> Data section:
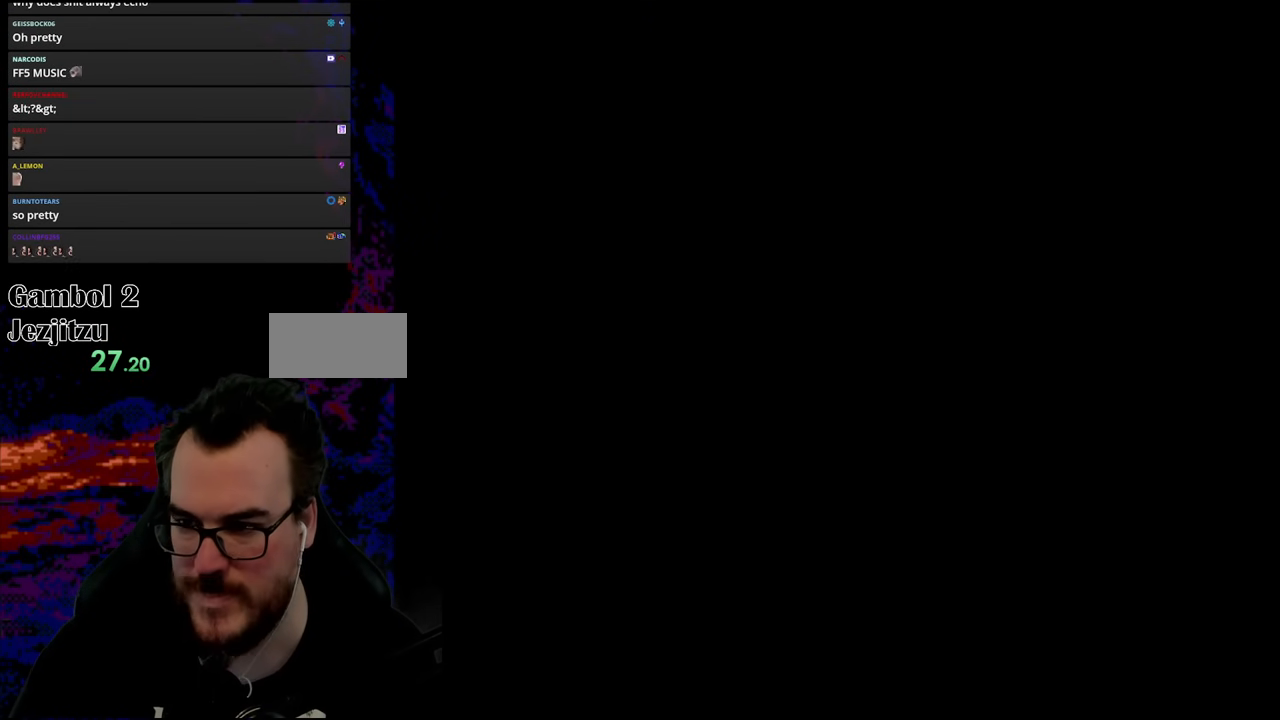
{"buttons": [], "events": []}
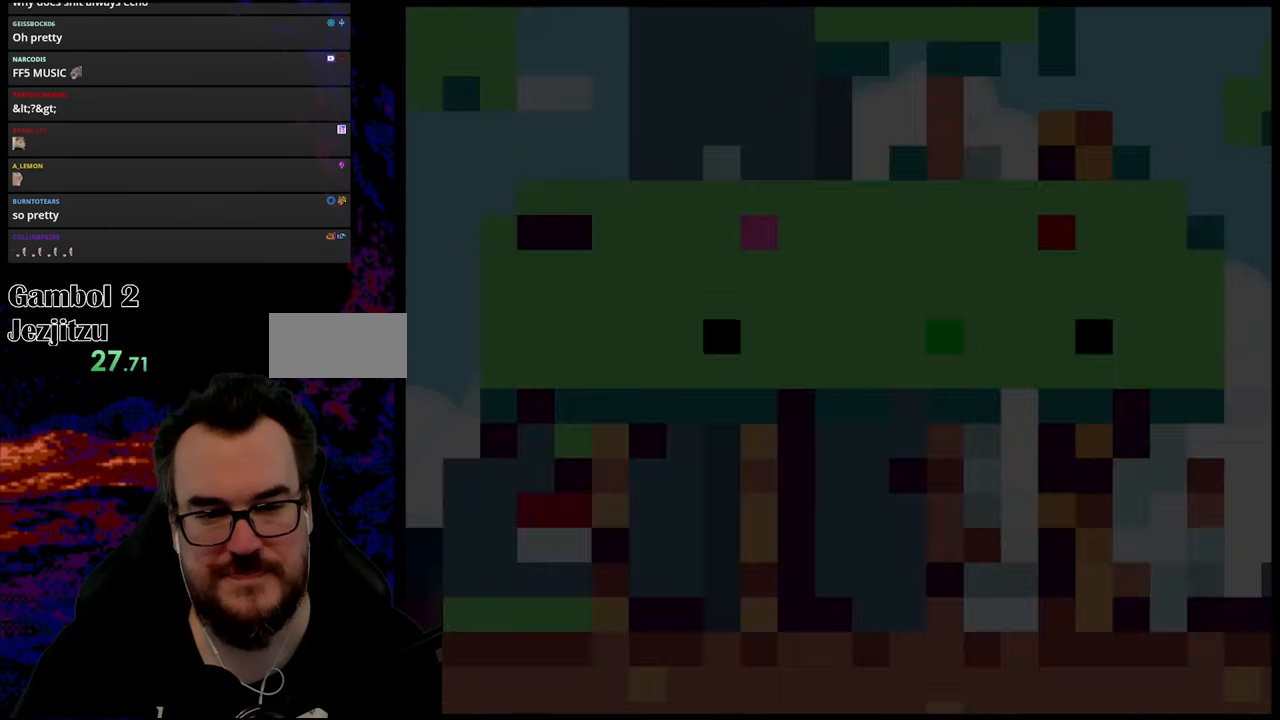
{"buttons": ["Y"], "events": [[133, "Y", "down"]]}
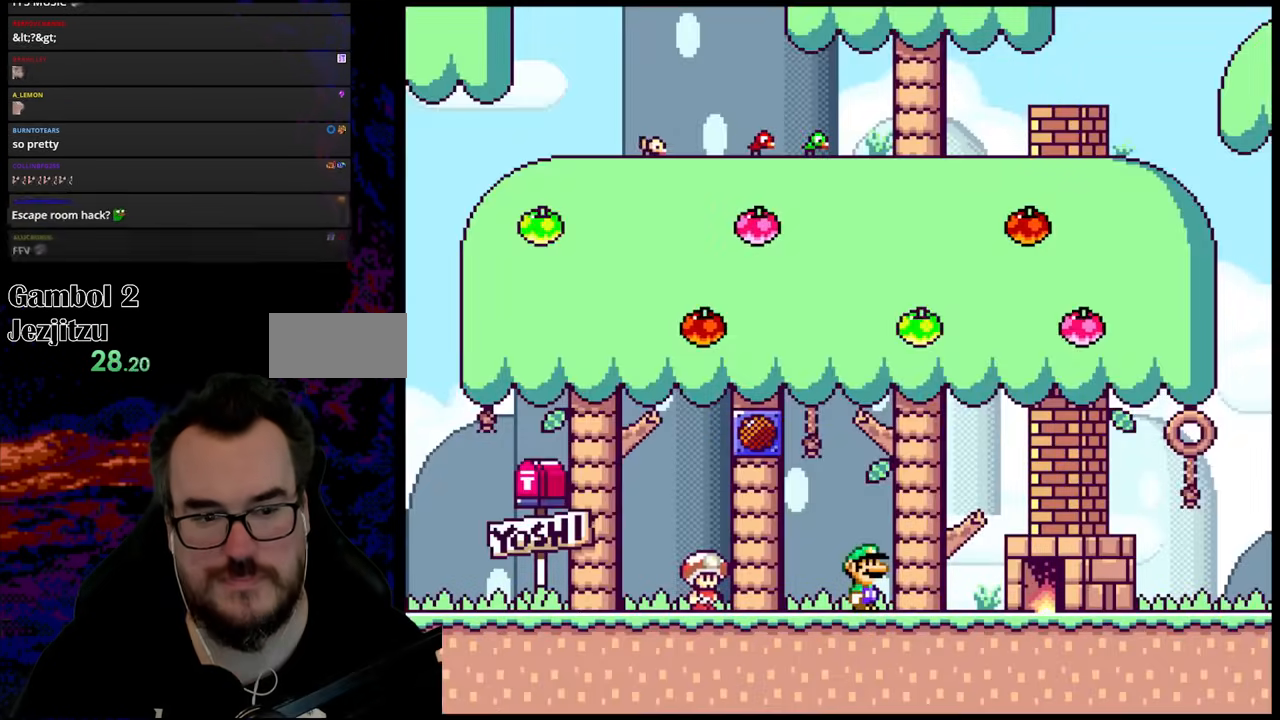
{"buttons": ["Y", "DPAD_LEFT"], "events": [[417, "DPAD_LEFT", "down"]]}
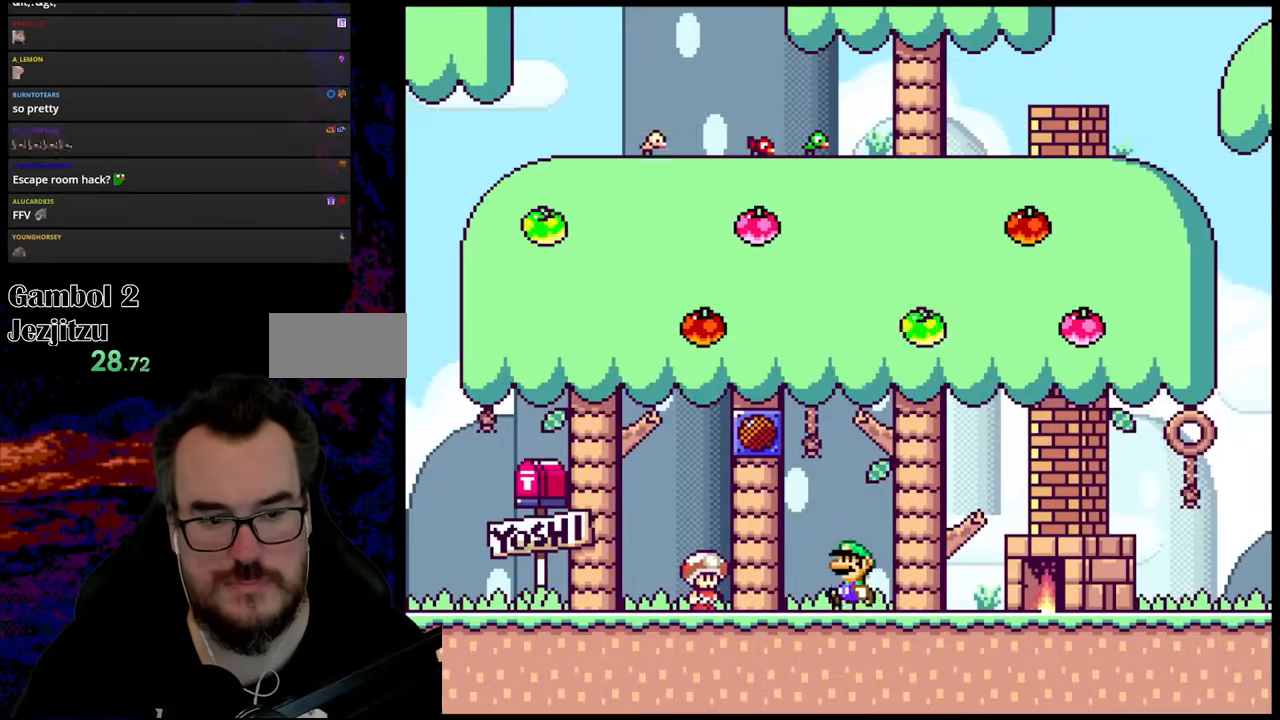
{"buttons": ["Y"], "events": [[267, "DPAD_LEFT", "up"]]}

> Brief:
Each line above should be written out again exactly, and no picture should appear in the copy.

> Answer to this problem:
{"buttons": [], "events": []}
{"buttons": ["Y"], "events": [[133, "Y", "down"]]}
{"buttons": ["Y", "DPAD_LEFT"], "events": [[417, "DPAD_LEFT", "down"]]}
{"buttons": ["Y"], "events": [[267, "DPAD_LEFT", "up"]]}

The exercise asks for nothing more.